Светлый фон

— Клянусь, отец, — Ахмад прижал к груди винтовку.

— Возвращайся в лагерь, я приду ночью.

Ахмад, недоумевая, выполз из виноградника, где они сидели в засаде. Оглядываясь, пробрался к мечети. Поцеловав винтовку, просунул ее в тайник между стеной и дувалом, засыпал щель хворостом и колючкой. Посмотрел на горы. Там сейчас томятся в засаде верные люди отца. Как все хорошо было задумано: по сигналу они открывают огонь из автоматов, и под грохот стрельбы он, Ахмад, младший сын Мирзы-хана, уберет одним выстрелом своего брата-предателя с дороги священной борьбы за ислам. Пусть потом думают, как смогли с гор попасть лейтенанту прямо в сердце, а он, Ахмад, стрелял бы только в сердце, у него тверда рука и зорок глаз. Брат предал Коран, отца, братьев — может ли после этого быть ему прощение? Пуштунвалай[187] учит: нет. На добро ответь добром, но и на кровь — кровью, на обиду — обидой. Девять отметок уже поставил на прикладе винтовки Ахмад, жаль, что сегодня не удалось сделать десятой. За командиров, врачей и связистов отец разрешил делать метки в два раза больше, а ведь рядом с Зухуром стоял и советский туран[188] Василий! И хотя отец пока не разрешает целиться в шурави[189], сегодня можно было бы поймать в снайперский прицел шрам над правой бровью турана. Приятно все же стрелять не просто по цели, а в точку цели. У Ахмада они выбраны — значок парашютиста на груди у брата и шрам у советского капитана.

Ахмад еще раз посмотрел на горы, прикинул расстояние и, сокращая путь, пошел к ним напрямик, не боясь быть замеченным: все мужчины кишлака сидели на митинге.

 

Однако дехкане землю не брали. Зухур, шепча проклятия сквозь сжатые зубы, стоял перед молчаливой, настороженной толпой.

— Тупицы, трусливые зайцы, а не аксакалы, — тихо переводил Василию Цветову шепот лейтенанта переводчик ефрейтор Ешмурзаев. — Нехорошо он ругается, товарищ капитан. Могут не простить.

Цветов согласно кивнул, подошел к Зухуру, сжал ему локоть.
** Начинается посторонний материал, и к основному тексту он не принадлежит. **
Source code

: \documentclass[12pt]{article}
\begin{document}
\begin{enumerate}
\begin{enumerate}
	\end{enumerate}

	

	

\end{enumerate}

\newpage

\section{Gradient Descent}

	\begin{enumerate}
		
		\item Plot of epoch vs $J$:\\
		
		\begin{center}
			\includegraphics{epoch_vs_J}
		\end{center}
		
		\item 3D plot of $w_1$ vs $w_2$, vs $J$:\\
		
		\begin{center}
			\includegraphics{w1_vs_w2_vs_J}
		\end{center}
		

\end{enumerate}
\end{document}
— Позволь мне, — сказал он лейтенанту и подозвал Ешмурзаева. — Почтенные и уважаемые! Ваш земляк лейтенант Зухур сказал правду: земля теперь принадлежит тем, кто на ней трудится. Вас не гонят и не заставляют брать ее сейчас, сию минуту. В ваших сединах я, русский человек, вижу мудрость, я преклоняюсь перед ней и верю, что вы все правильно обдумаете и завтра, когда мы придем вновь, поступите мудро и мужественно, как и подобает горцам. И еще. Завтра вместе с нами придет врач. У кого больные дети, кто нуждается в медицинской помощи — он примет всех.